La traduzione dei testi liturgici in lingua italiana ha occupato negli anni e occupa anche oggi molti filologi, bizantinologi e liturgisti, nell’elaborare un testo fedele all’originale greco, nei suoi aspetti linguistici, semantici e teologici. Notevoli sforzi sono stati fatti da tanti studiosi e liturgisti romano-cattolici, e ortodossi. Da poco è stato pubblicato il primo volume del “Libro del Celebrante” sotto l’egida del Patriarcato di Mosca ed è in corso un analogo progetto anche da parte della Diocesi Ortodossa Romena in Italia. Anche la Sacra Arcidiocesi Ortodossa d’Italia e Malta del Patriarcato Ecumenico sta per redigere un testo in lingua italiana.

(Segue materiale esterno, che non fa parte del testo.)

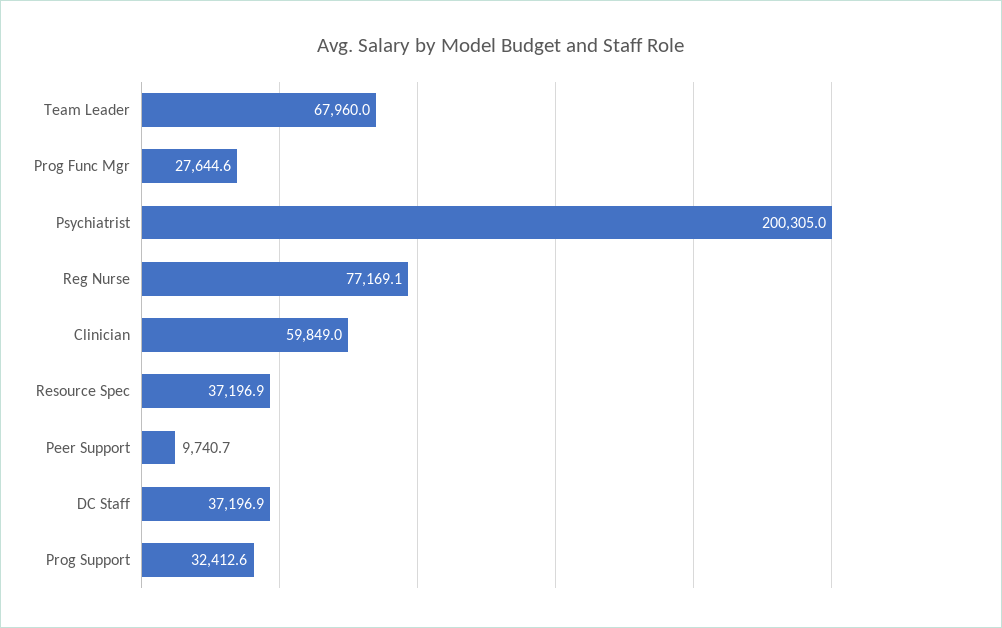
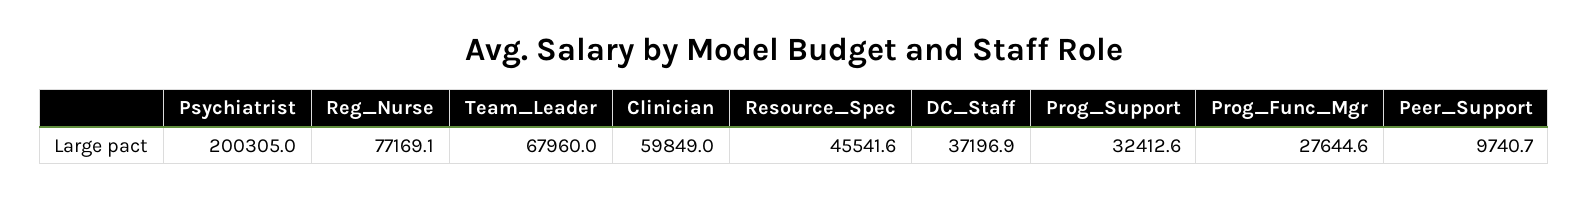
  {
    "Team Leader": 67960,
    "Prog Func Mgr": 27644.6,
    "Psychiatrist": 200305,
    "Reg Nurse": 77169.1,
    "Clinician": 59849,
-   "Resource Spec": 37196.9,
+   "Resource Spec": 45541.6,
    "Peer Support": 9740.7,
    "DC Staff": 37196.9,
    "Prog Support": 32412.6
  }

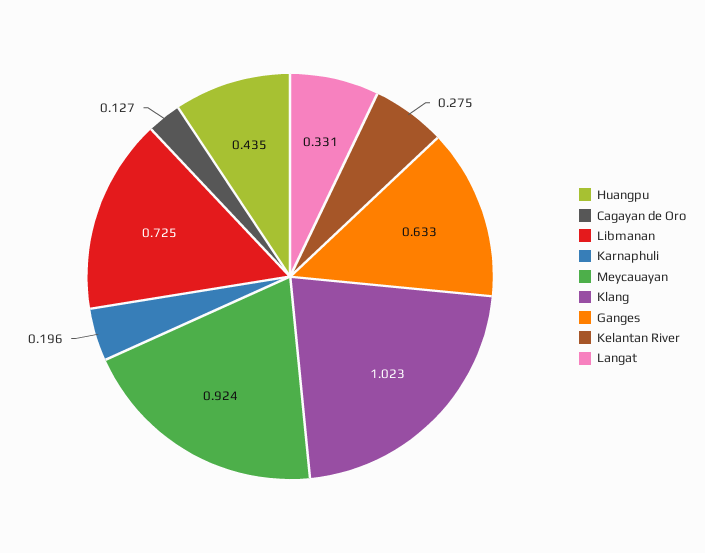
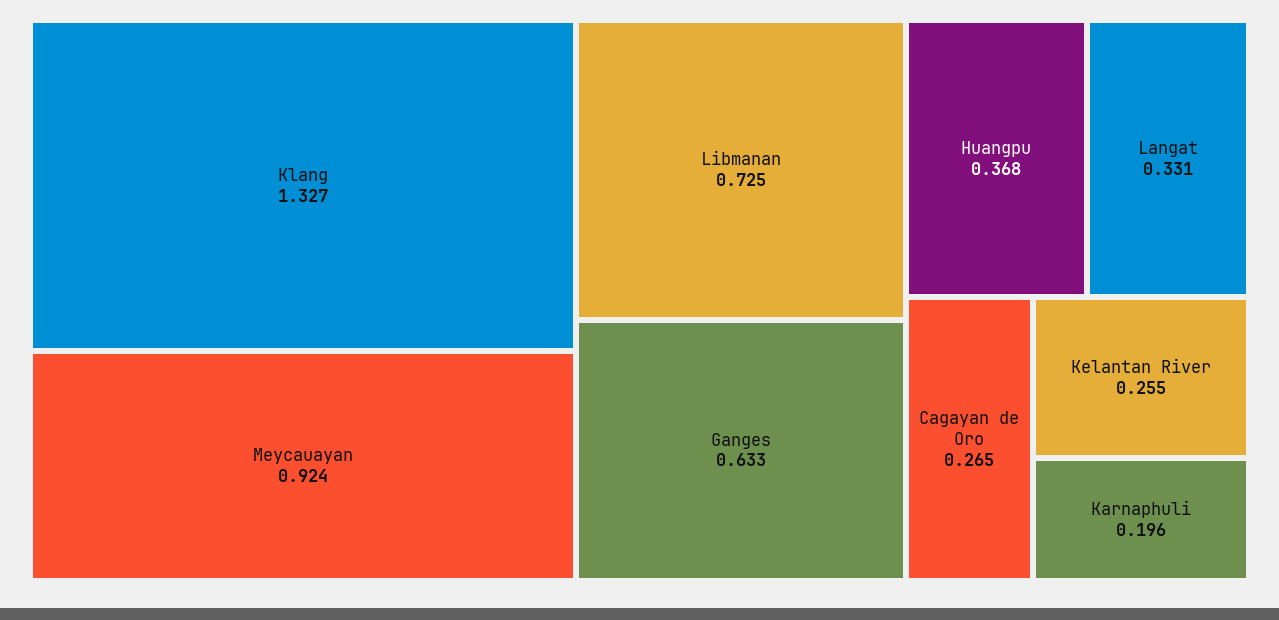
  {
-   "Huangpu": 0.435,
+   "Huangpu": 0.368,
-   "Cagayan de Oro": 0.127,
+   "Cagayan de Oro": 0.265,
    "Libmanan": 0.725,
    "Karnaphuli": 0.196,
    "Meycauayan": 0.924,
-   "Klang": 1.023,
+   "Klang": 1.327,
    "Ganges": 0.633,
-   "Kelantan River": 0.275,
+   "Kelantan River": 0.255,
    "Langat": 0.331
  }

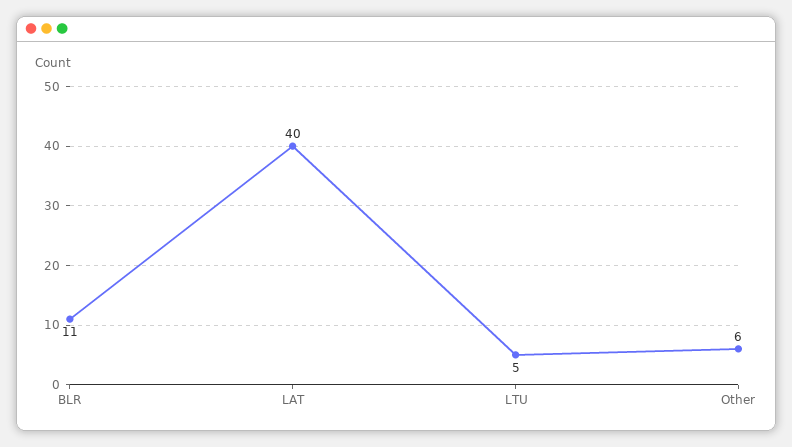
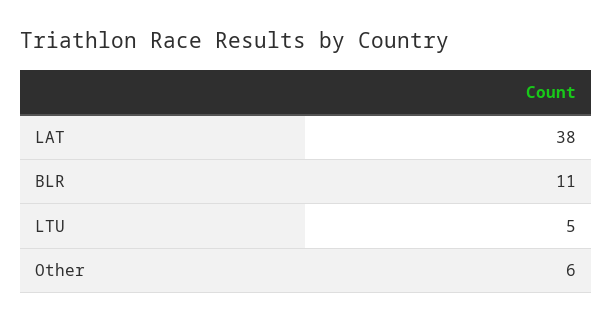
  {
    "BLR": 11,
-   "LAT": 40,
+   "LAT": 38,
    "LTU": 5,
    "Other": 6
  }

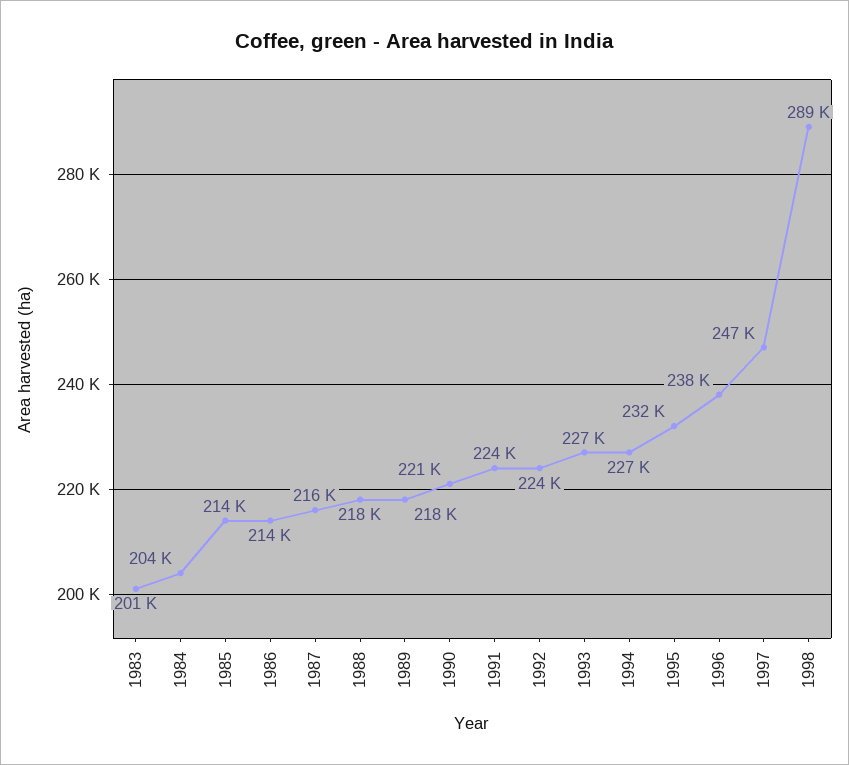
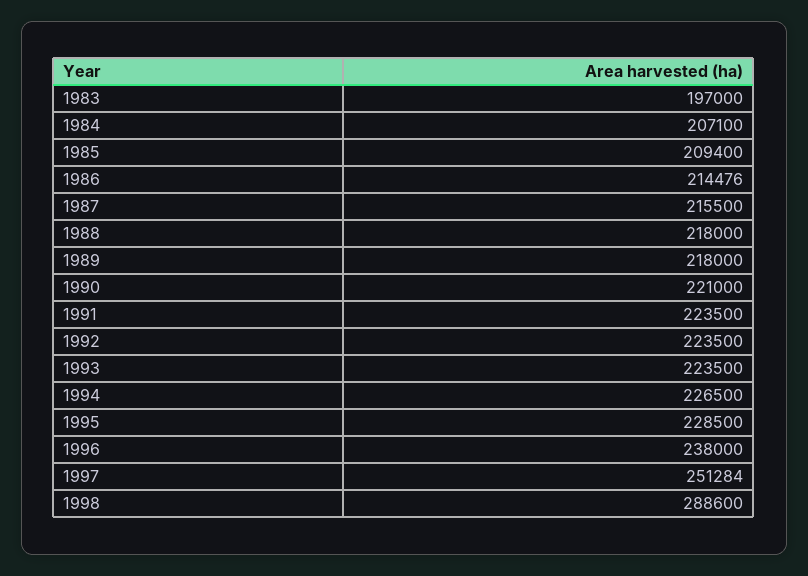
  {
-   "1983": 201000,
+   "1983": 197000,
-   "1984": 204000,
+   "1984": 207100,
-   "1985": 214000,
+   "1985": 209400,
    "1986": 214476,
    "1987": 215500,
    "1988": 218000,
    "1989": 218000,
    "1990": 221000,
    "1991": 223500,
    "1992": 223500,
-   "1993": 227000,
+   "1993": 223500,
    "1994": 226500,
-   "1995": 232000,
+   "1995": 228500,
    "1996": 238000,
-   "1997": 247000,
+   "1997": 251284,
    "1998": 288600
  }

In tanti anni di diaconia presso il Sacro Monastero Eparchiale di Santa Barbara a Montaner di Sarmede (TV), trovandomi a contatto con fedeli ortodossi delle più diverse provenienze, ho ravvisato la necessita di una “koiné” linguistica liturgica, che potesse accomunare i fedeli non su base etnica, di tradizioni locali, di calendario ecclesiastico, ma solamente sulla appartenenza comune alla unica Chiesa Ortodossa, che in Italia poteva accomunare ai fedeli autoctoni, anche quelli provenienti da altri paesi, già accomunati, per necessità, attraverso la lingua italiana.

E’ nato così questo progetto che, elaborato ed esperimentato quotidianamente nella pastorale liturgica e accompagnato dalla continua elaborazione musicale della tradizione bizantina, vuole essere di stimolo, di aiuto,  a tutte quelle Comunità e Parrocchie che sempre di più necessitano di testi comprensibili per i propri fedeli.

Sono grato al compianto Prof. Ioannis Foundoulis, che prima della sua scomparsa, ha voluto indicarmi alcuni principi ermeneutici per  intraprendere la traduzione, secondo criteri filologici e teologici, atti a creare non una lingua artificiale o incomprensibilmente dotta, ma semplice e allo stesso tempo esaustiva. Il lettore potrà pertanto trovare espressioni non rinvenibili in altri testi, ma certamente coerenti col testo originale greco, pertinenti con la teologia ortodossa, ma anche comuni alle espressioni della lingua italiana.

I testi di riferimento sono stati lo Ieratikon del Patriarcato Ecumenico, edito nel 1968 e soprattutto la Nuova Edizione della Apostoliki Diaconia della Chiesa di Grecia, edita nel 2002. Per la adesione del testo alla più pura tradizione liturgica, mi sono avvalso dell’opera del Prof. I. Foundoulis “Κειμενα Λειτουργικης” e dell’opera del Prof. P. Trempela “Αι τρεις Λειτουργιαι”. Per il metodo interpretativo ho accostato i testi alla edizione paleoslava edita a Kiev nel 1900 e a quella romena in uso nella Chiesa di Romania. Per le lingue occidentali, la edizione più completa è parsa essere quella in lingua tedesca, della Assemblea dei Vescovi Ortodossi Canonici di Germania. Le note nel testo spiegano le eventuali differenze col testo paleoslavo, nonché alcune varianti di questo testo con quanto comunemente in uso nelle Chiese di lingua greca.

I testi presentati tengono conto delle necessità pastorali della Chiesa Ortodossa in Italia, e sono solo una parte dell’intera opera. Il Primo volume, lo “IERATIKON” raccoglie le maggiori Funzioni dello Ieratikon greco. Il Secondo volume, “MYSTIRIAKON” raccoglie parte delle funzioni dell’Eucologhion. Il Terzo volume, “PASCHALION” presenta le Funzioni della Settimana Santa e della Pasqua.
E’ in preparazione un Quarto volume, nel quale provvederò ad indicare le motivazioni filologiche, semantiche, teologiche e pastorali che mi hanno indotto a fare certe scelte di metodologia, ed i criteri di traduzione e le equivalenze linguistiche.

In questo portale, le singole funzioni, sono presentate singolarmente, per maggior facilità di consultazione.

Rendo gloria a Dio per ogni cosa, ricordando quanti prima di me hanno lavorato per questi testi e quanti ancora lavoreranno su di essi, nell’attesa di ottenere una unica traduzione per tutte le giurisdizioni canoniche, oggi presenti nella Penisola Italiana.